I suppose what I am talking is a mindset which is bordering on obsessive. This is not a game of football. This is a defining day in their lives. They need to bring this almost desperate sense of: we can’t be beaten. The worst thing they could do is just go on being themselves and hope that will be enough to do get them over the line. History would suggest it is not. It has to be something left-field. That intensity, combined with savage discipline and real sharpness and confidence and expression on the ball and then that powerful off-the-shoulder support game at which they excel. That is how I see the way through for Mayo here.

Did I ever see that in Mayo before? How about the semi-final drawn game in 2014 when they tore through Kerry with 14 men? There was a beautiful madness to that. Why not tap into that?

I know there is a danger that if Mayo do try something new – pull a rabbit out of the hat – it may throw their own team out of rhythm. Trying something different can add pressure. But the pressure is there anyhow. You are talking about a team which is tasked with doing something that all Mayo teams since 1951 have not managed. There is pressure anyway.

So I feel that the first thing Mayo have to do is to play with a serious, serious edge. Become unreasonable. Not go out with the: let’s do everything we can here. It has to be a fierce last stand of all they are. You know: let’s make our mark here. Let’s make this be our day. That means they run themselves into the ground.

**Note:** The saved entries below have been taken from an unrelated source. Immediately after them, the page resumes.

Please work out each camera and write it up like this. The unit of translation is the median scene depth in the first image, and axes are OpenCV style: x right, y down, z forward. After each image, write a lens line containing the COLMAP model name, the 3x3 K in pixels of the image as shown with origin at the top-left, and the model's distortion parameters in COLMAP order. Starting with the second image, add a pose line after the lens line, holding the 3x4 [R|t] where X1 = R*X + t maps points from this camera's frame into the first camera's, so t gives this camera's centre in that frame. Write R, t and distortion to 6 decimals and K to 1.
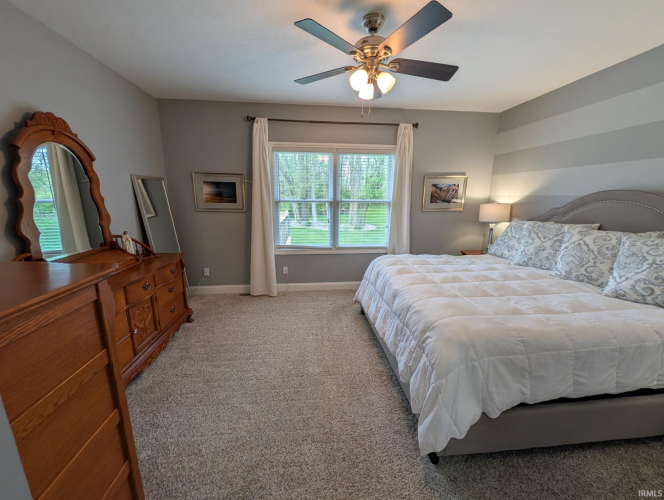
lens RADIAL K [[256.5, 0, 331.3], [0, 256.5, 250.2], [0, 0, 1]] dist [0.002009, -0.000174]
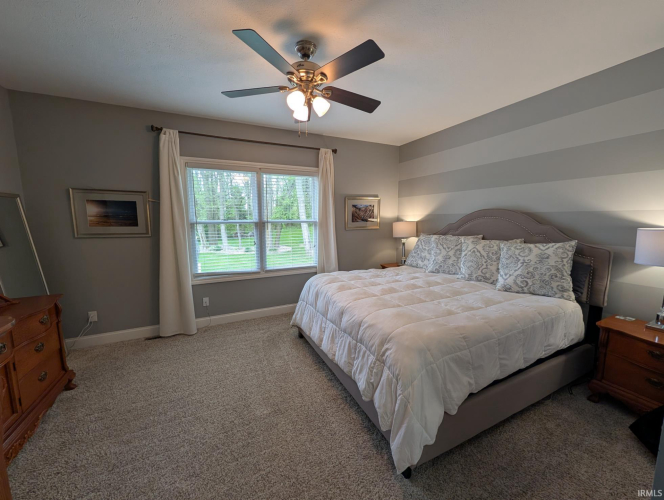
lens RADIAL K [[256.5, 0, 332.8], [0, 256.5, 250.0], [0, 0, 1]] dist [0.002009, -0.000174]
pose [[0.941458, -0.054219, 0.332741, -0.092009], [0.081660, 0.994266, -0.069038, -0.000647], [-0.327090, 0.092168, 0.940488, 0.047445]]
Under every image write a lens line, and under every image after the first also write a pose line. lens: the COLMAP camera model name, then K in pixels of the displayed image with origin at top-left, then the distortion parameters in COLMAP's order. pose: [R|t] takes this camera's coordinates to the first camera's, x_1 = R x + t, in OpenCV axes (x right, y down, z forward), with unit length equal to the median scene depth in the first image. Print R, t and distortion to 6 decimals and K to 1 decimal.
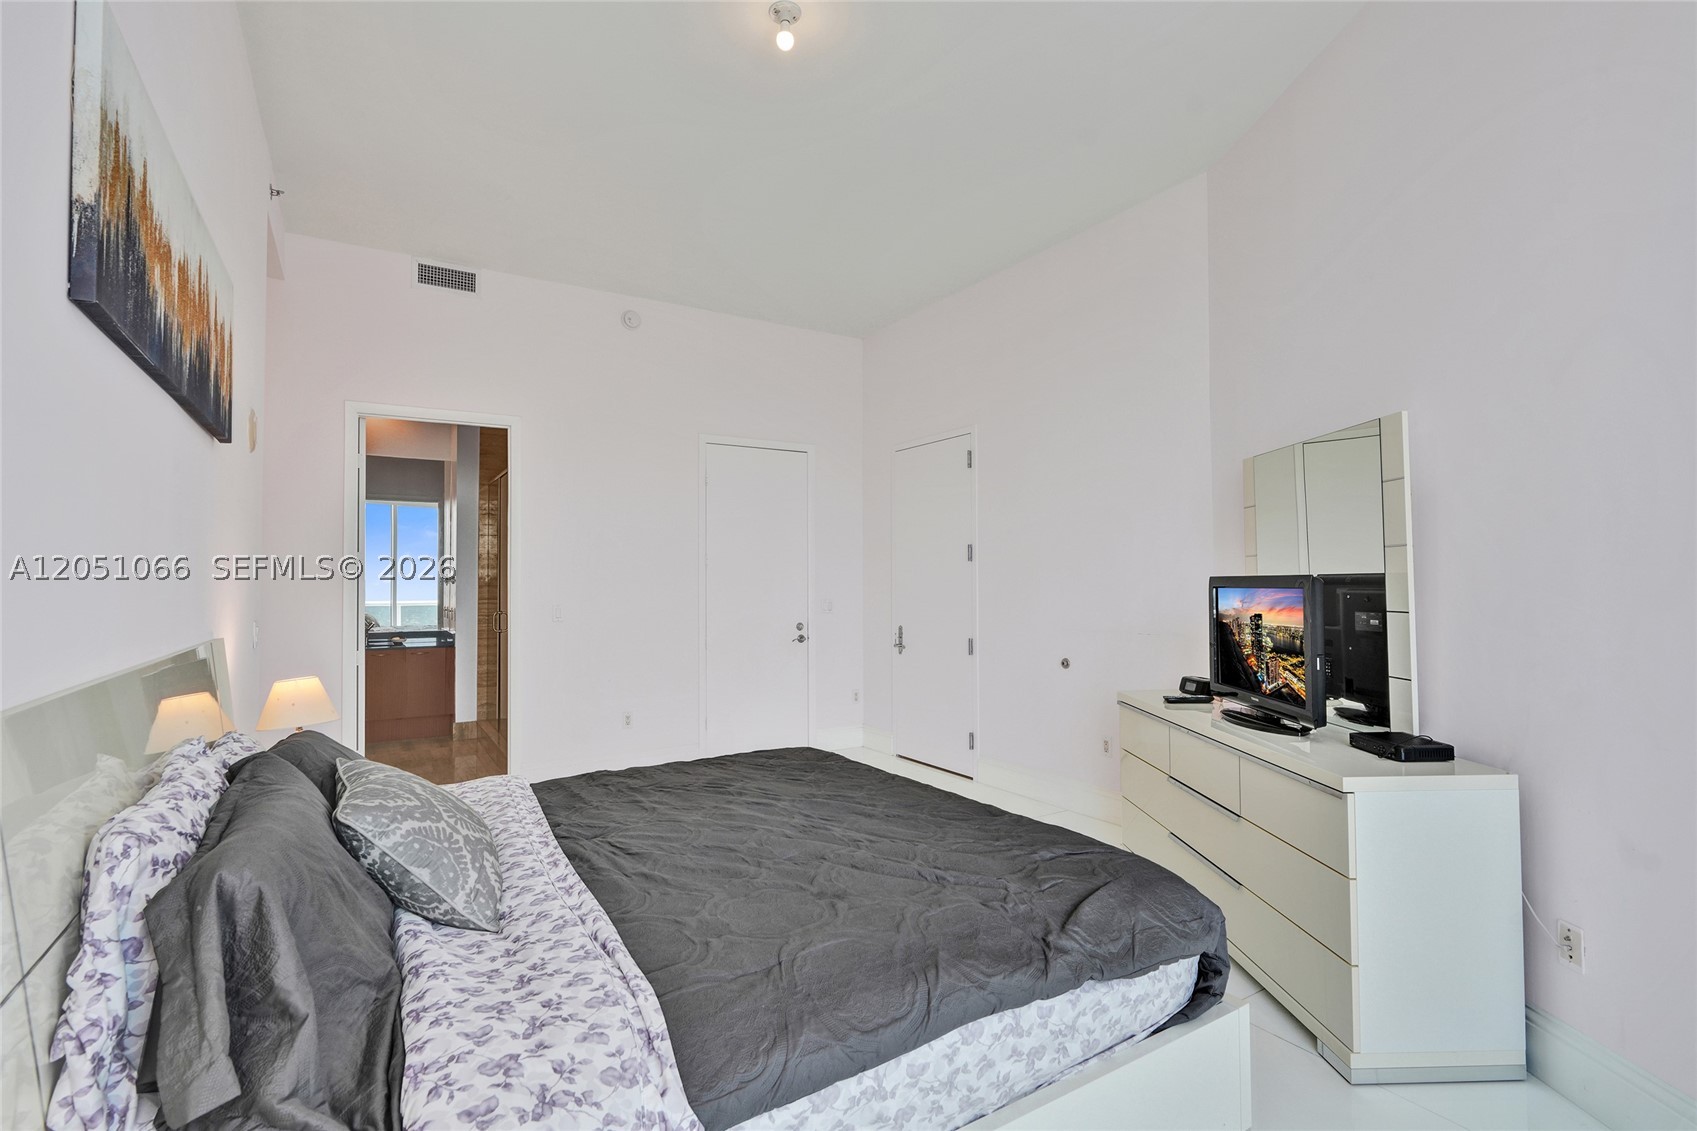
lens RADIAL K [[796.7, 0, 858.4], [0, 796.7, 562.9], [0, 0, 1]] dist [-0.040579, 0.017581]
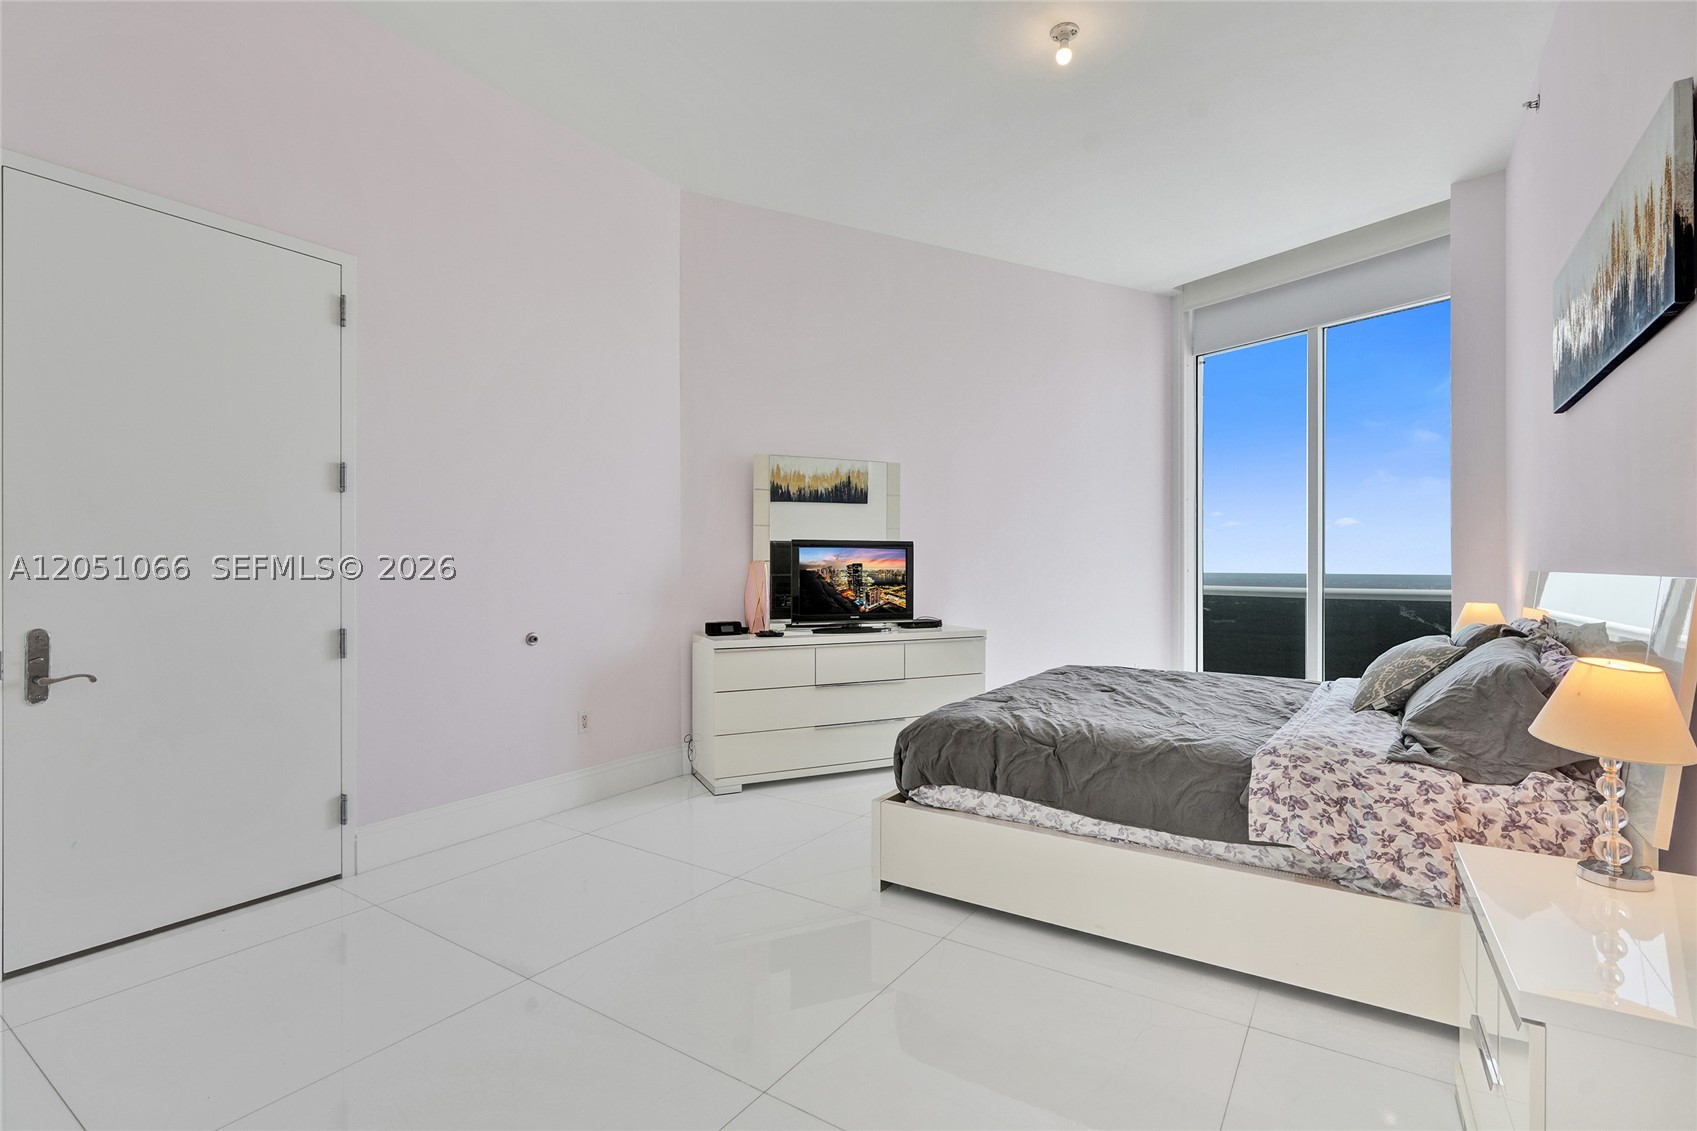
lens RADIAL K [[796.7, 0, 853.1], [0, 796.7, 576.8], [0, 0, 1]] dist [-0.040579, 0.017581]
pose [[-0.442501, -0.007415, 0.896737, -0.971585], [-0.031026, 0.999494, -0.007045, 0.106586], [-0.896231, -0.030940, -0.442507, 1.774531]]
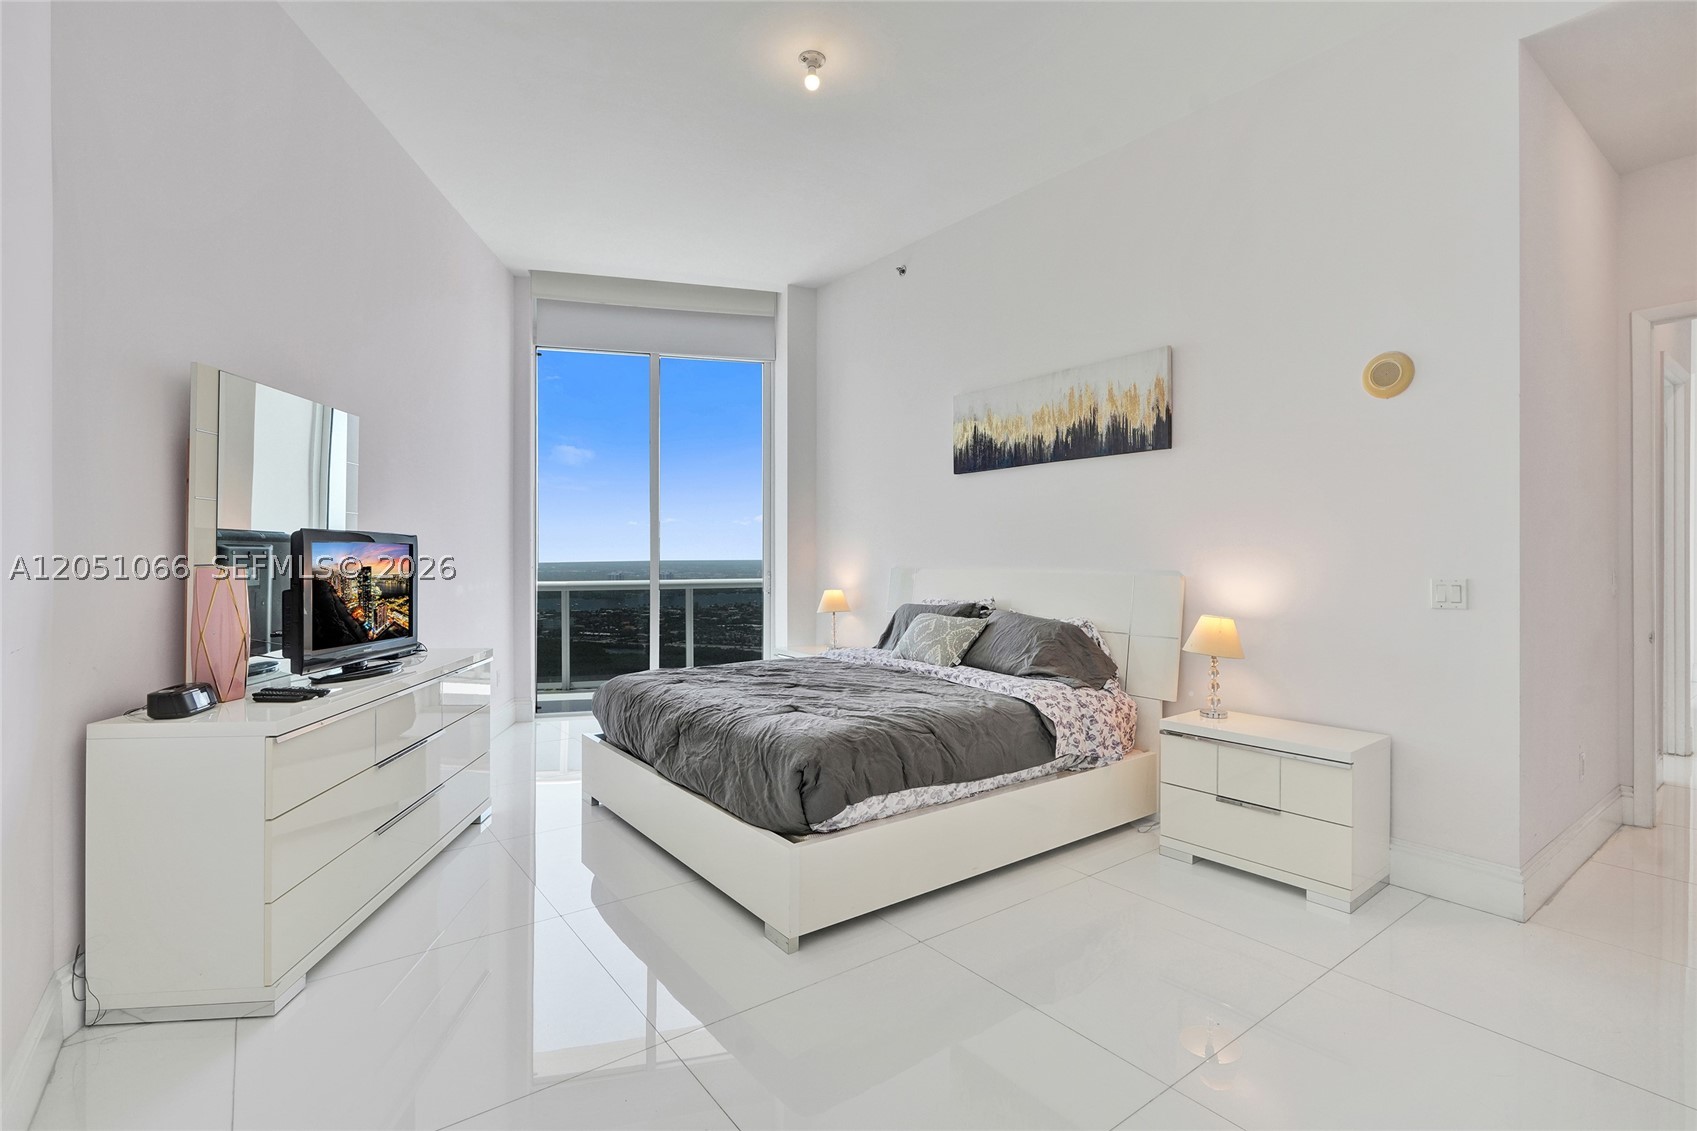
lens RADIAL K [[796.7, 0, 879.3], [0, 796.7, 542.5], [0, 0, 1]] dist [-0.040579, 0.017581]
pose [[-0.991068, -0.000415, -0.133357, -0.033660], [0.006044, 0.998828, -0.048029, 0.089732], [0.133220, -0.048406, -0.989904, 2.195709]]
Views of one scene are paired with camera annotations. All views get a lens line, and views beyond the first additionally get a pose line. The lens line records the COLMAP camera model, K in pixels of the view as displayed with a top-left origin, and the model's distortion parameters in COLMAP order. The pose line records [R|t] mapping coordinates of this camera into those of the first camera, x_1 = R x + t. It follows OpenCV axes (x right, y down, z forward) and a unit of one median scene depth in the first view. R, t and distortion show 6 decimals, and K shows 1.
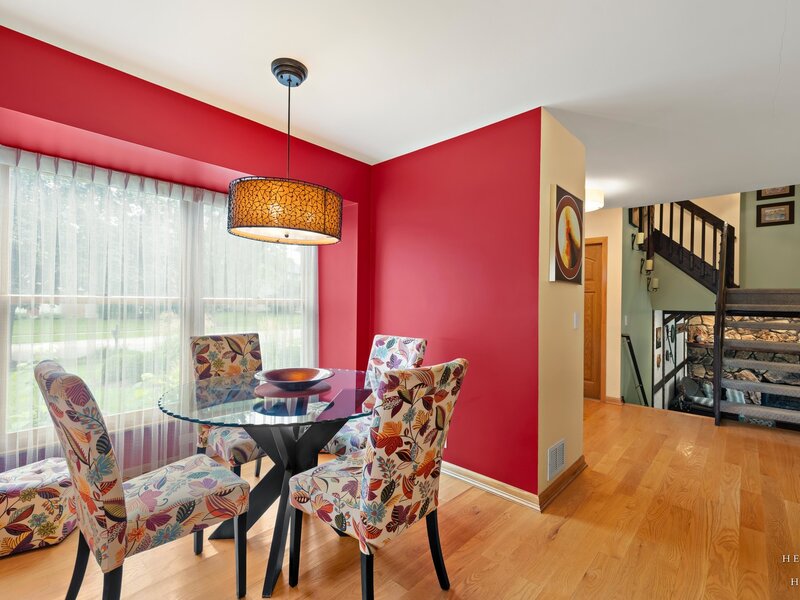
lens RADIAL K [[375.6, 0, 400.0], [0, 375.6, 300.0], [0, 0, 1]] dist [0.001688, 0.000341]
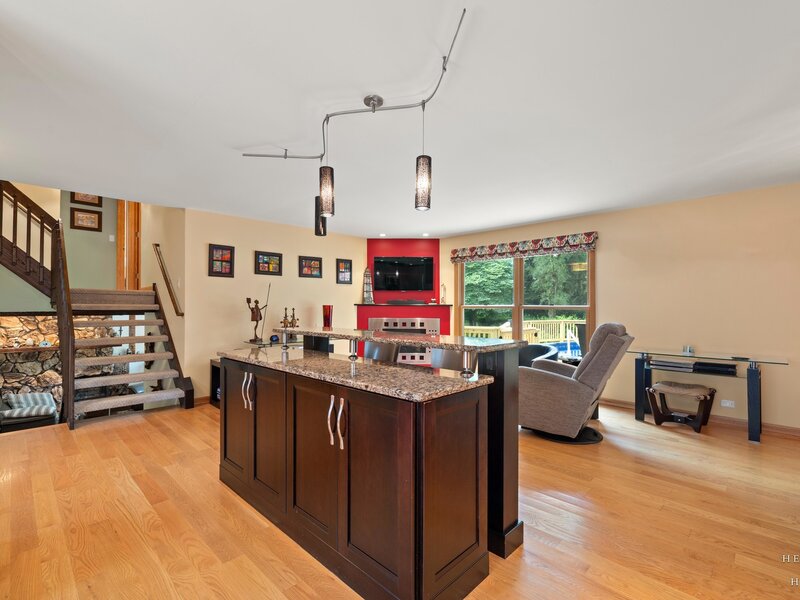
lens RADIAL K [[380.0, 0, 393.8], [0, 380.0, 304.4], [0, 0, 1]] dist [-0.001898, 0.000061]
pose [[0.033866, -0.006107, 0.999408, -0.085307], [-0.007940, 0.999948, 0.006380, -0.000469], [-0.999395, -0.008151, 0.033815, 0.122949]]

I have watched Mayo in the past few years and I have seen situations where instead of having eight defending, they could have 11 or 12 if a few more just bust themselves to get back. That has to happen – all day long. They don’t concede a goal. They just don’t. They aim to hold Dublin to 0-16. Is that achievable? I think so. I think it is. Then they be brave and smart and sharp on the ball.

If that is the mindset – to contain Dublin and go put scores on the board and express themselves – then this could be a very feisty and competitive All-Ireland final. Dublin don’t have to change. They simply have turn up and play their game.

It is up to Mayo to impose new terms. But if Mayo can bring a brand new dynamic, which Dublin weren’t planning for, along with that real borderline approach, maybe, then maybe the individuals that Dublin are missing this year will become a factor.

So I'm talking about trying to create anarchy. What's the alternative? When you look at all the Dublin processes in isolation, they are really smart ways to play the game. Then you layer over that with all the really fine players available to Jim Gavin. Then you have their fine coaching system. Then you have younger players trying to get the jersey: it becomes an obsession.

So all of that projects the team forward to what it has become: this omnipotent force. And if you are going to take that force on, it can’t just be about giving it a good rattle and hoping for the best.

Hope as nothing to do with it. Mayo have to bring a lot of things with them from the west but first and foremost is an absolute bloody-minded belief: 2016 is going to be our year because it must be our year. Sunday is going to be our day because it must be our day.